Verantwortlich für dieses Dilemma ist die aktuelle Steuergesetzgebung, insbesondere die sogenannte „kalte Progression“. Auf einen einzigen Satz vereinfacht herunter gebrochen bedeutet das:
Eine Steigerung des Nominaleinkommens in Höhe der Inflationsrate führt zu einer höheren Einkommensteuer, obwohl das Realeinkommen und damit die wirtschaftliche Leistungsfähigkeit des Steuerpflichtigen nicht gestiegen ist.
Das komplizierte und komplexe Zahlenwerk der Steuerberechnung scheint marode zu sein und wird immer wieder kritisiert. So ist es häufig der Fall, dass sich eine Lohnerhöhung im Endeffekt negativ auswirken kann. Das ist paradox, aber auch real, insbesondere weil dennoch die Schere zwischen arm und reich unaufhörlich auseinander klafft. Dass die etablierte Politik beharrlich dafür sorgt, dass die Reichen reicher und die Armen ärmer werden, indem ungerecht empfundene Steuersätze, merkwürdige Abschreibungsmöglichkeiten und willkürliche Steuerentlastungen per Gesetze legitimiert wurden, ist im Bewusstsein der Wähler offenkundig nicht angekommen. Immer wieder erschreckend wirkt die plakative Feststellung, dass ein durchschnittlicher Arbeitnehmer bis in den Monat Juli hinein ausschließlich fürs Finanzamt arbeiten geht, würde man Steueranteil und Reallohn auf der Zeitachse eines Jahres bildlich darstellen.

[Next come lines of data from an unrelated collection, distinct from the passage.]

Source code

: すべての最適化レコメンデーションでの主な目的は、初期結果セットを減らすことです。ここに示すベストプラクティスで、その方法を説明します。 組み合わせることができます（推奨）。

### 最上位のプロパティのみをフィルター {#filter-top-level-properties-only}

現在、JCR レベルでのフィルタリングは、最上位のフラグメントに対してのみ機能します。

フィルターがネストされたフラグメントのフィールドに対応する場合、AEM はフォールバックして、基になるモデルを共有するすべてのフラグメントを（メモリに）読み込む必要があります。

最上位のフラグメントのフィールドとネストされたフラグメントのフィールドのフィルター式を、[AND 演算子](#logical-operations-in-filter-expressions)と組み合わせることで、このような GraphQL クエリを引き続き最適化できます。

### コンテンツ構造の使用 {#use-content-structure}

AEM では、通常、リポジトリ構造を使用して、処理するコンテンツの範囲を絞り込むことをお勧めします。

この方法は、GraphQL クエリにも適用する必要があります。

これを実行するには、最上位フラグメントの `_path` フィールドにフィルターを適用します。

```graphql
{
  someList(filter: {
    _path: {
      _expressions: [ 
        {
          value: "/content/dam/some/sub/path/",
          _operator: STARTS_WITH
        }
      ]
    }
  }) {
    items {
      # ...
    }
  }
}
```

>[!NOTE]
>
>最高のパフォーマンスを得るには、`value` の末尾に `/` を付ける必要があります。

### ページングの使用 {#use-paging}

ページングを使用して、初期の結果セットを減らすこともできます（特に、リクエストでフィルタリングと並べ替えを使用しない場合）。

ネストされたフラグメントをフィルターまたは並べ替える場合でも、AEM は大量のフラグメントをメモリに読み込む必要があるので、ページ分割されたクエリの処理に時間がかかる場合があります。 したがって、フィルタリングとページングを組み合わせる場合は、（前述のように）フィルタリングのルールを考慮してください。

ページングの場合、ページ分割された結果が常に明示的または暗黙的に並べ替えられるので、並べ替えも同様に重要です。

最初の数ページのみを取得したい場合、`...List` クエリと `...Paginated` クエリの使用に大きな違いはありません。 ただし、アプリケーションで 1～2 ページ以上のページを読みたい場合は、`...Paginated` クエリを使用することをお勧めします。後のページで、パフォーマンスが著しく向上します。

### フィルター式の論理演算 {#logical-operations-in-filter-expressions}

Dass Großkonzernen Möglichkeiten eröffnet wurden, ihre Steuerlast zum Teil so erheblich zu senken, sodass ein Frisörmeister oder eine Hebamme neidisch werden könnten, veranschaulichen die jüngsten Veröffentlichungen unter dem Namen „Luxemburg Leaks“.
Das International Consortium of Investigative Journalists (ICIJ) veröffentlichte geheime Dokumente, welche eindrucksvoll belegen, wie etliche Konzerne mit Unterstützung der Beratungsgesellschaft Pricewaterhouse-Coopers (PwC) ihre Steuerlast phänomenal reduzieren können. Man könnte es als skandalös empfinden, dass das Herzogtum Luxemburg maßgeblich diesen Steuerbetrug, den man öffentlich so nicht bezeichnen möchte, Vorschub leistet.

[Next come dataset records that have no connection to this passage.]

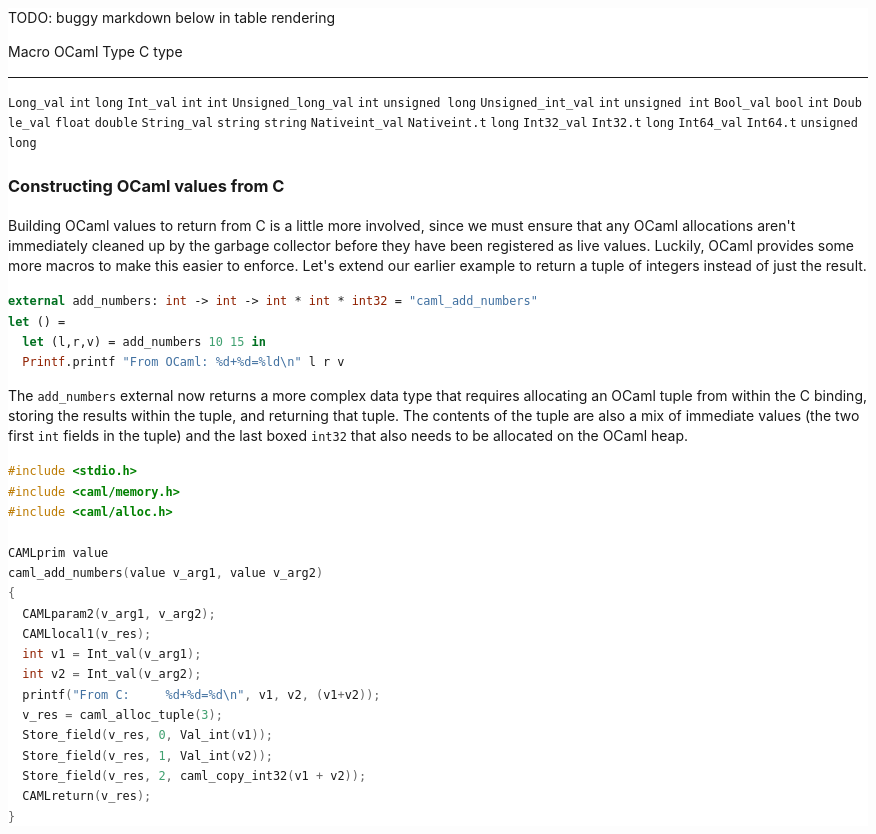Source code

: TODO: buggy markdown below in table rendering

Macro                   OCaml Type         C type
-----                   ----------         ------
`Long_val`              `int`             `long`
`Int_val`               `int`             `int`
`Unsigned_long_val`     `int`             `unsigned long`
`Unsigned_int_val`      `int`             `unsigned int`
`Bool_val`              `bool`            `int`
`Double_val`            `float`           `double`
`String_val`            `string`          `string`
`Nativeint_val`         `Nativeint.t`     `long`
`Int32_val`             `Int32.t`         `long`
`Int64_val`             `Int64.t`         `unsigned long`

### Constructing OCaml values from C

Building OCaml values to return from C is a little more involved, since we
must ensure that any OCaml allocations aren't immediately cleaned up by the
garbage collector before they have been registered as live values.  Luckily,
OCaml provides some more macros to make this easier to enforce. 
Let's extend our earlier example to return a tuple of integers instead of just the result.

```ocaml
external add_numbers: int -> int -> int * int * int32 = "caml_add_numbers"
let () = 
  let (l,r,v) = add_numbers 10 15 in
  Printf.printf "From OCaml: %d+%d=%ld\n" l r v
```

The `add_numbers` external now returns a more complex data type that requires
allocating an OCaml tuple from within the C binding, storing the results within
the tuple, and returning that tuple.  The contents of the tuple are also a mix
of immediate values (the two first `int` fields in the tuple) and the last boxed `int32`
that also needs to be allocated on the OCaml heap.

```c
#include <stdio.h>
#include <caml/memory.h>
#include <caml/alloc.h>

CAMLprim value
caml_add_numbers(value v_arg1, value v_arg2)
{
  CAMLparam2(v_arg1, v_arg2);
  CAMLlocal1(v_res);
  int v1 = Int_val(v_arg1);
  int v2 = Int_val(v_arg2);
  printf("From C:     %d+%d=%d\n", v1, v2, (v1+v2));
  v_res = caml_alloc_tuple(3);
  Store_field(v_res, 0, Val_int(v1));
  Store_field(v_res, 1, Val_int(v2));
  Store_field(v_res, 2, caml_copy_int32(v1 + v2));
  CAMLreturn(v_res);
}
```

Globalplayer wie Amazon nutzen ausgiebig diese fragwürdigen Methoden jenes kleinen EU- Mitgliedsstaates, dessen ehemaliger Premierminister Jean- Claude Juncker kürzlich mit konservativer Mehrheit zum EU- Kommissionspräsidenten gekürt wurde. Auch renommierte deutsche Unternehmen wie E.on oder die Deutsche Bank partizipieren augenscheinlich gern von den Vorzügen einer Steueroase im Herzen der Europäischen Union.

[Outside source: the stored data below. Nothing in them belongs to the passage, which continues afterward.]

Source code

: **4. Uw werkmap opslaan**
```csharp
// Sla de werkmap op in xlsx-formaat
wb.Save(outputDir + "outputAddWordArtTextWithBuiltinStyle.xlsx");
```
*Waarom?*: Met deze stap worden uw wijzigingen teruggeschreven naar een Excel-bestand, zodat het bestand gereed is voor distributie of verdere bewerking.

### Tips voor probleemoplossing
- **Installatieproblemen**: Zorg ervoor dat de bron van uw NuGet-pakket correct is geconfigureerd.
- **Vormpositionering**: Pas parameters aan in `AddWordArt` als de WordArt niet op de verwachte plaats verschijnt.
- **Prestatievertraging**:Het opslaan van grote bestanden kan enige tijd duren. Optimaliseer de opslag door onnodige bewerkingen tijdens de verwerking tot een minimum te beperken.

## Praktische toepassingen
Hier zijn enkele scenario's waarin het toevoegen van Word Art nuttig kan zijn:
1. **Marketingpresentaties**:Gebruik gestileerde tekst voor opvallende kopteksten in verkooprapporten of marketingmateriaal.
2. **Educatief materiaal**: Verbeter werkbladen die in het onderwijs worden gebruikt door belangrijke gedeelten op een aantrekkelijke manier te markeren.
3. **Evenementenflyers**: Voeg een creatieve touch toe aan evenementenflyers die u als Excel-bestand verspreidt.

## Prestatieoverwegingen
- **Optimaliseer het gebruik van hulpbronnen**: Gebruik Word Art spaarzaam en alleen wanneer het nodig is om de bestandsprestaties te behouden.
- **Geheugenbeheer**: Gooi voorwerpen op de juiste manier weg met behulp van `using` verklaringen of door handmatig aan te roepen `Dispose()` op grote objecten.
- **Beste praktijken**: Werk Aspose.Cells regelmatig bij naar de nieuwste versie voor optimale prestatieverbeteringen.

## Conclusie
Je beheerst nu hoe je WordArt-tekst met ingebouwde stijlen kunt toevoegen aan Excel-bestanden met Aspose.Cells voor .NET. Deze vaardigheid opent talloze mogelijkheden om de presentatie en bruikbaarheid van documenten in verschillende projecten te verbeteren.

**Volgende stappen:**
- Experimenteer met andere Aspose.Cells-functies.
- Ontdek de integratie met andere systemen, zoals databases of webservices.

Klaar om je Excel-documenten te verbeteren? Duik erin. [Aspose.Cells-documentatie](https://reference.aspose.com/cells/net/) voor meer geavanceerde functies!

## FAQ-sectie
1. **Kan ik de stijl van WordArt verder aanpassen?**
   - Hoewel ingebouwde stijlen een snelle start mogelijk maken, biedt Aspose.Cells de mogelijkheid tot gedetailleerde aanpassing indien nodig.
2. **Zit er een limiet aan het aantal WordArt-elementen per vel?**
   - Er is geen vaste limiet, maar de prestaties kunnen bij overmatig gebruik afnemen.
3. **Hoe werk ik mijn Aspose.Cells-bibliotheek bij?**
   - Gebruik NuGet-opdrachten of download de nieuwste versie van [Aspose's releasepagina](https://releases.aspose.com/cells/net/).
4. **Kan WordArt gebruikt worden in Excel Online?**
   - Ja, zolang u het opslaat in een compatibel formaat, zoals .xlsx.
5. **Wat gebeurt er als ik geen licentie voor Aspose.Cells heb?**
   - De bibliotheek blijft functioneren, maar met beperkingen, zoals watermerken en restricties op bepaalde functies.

Steuersündigen ist offensichtlich zur krankhaften Beschäftigungstherapie der Gierigen geworden, weil die Unfähigkeit sowie die bewusste Duldung durch die politisch Verantwortlichen in der Bundesregierung bis ins europäische Parlament es ermöglichte.
Tragisch ist es für redliche Kleinunternehmer, die im Wettbewerb mit jenen Konzernen hoffnungslos unterlegen sind und nicht zuletzt dadurch in die Insolvenz getrieben werden. Es ist ein Schlag ins Gesicht eines jeden ehrlichen Steuerzahlers, der sich vergebens einen Lucky Luke herbei wünscht und jener Daltons Bande kräftig den Marsch blasen würde.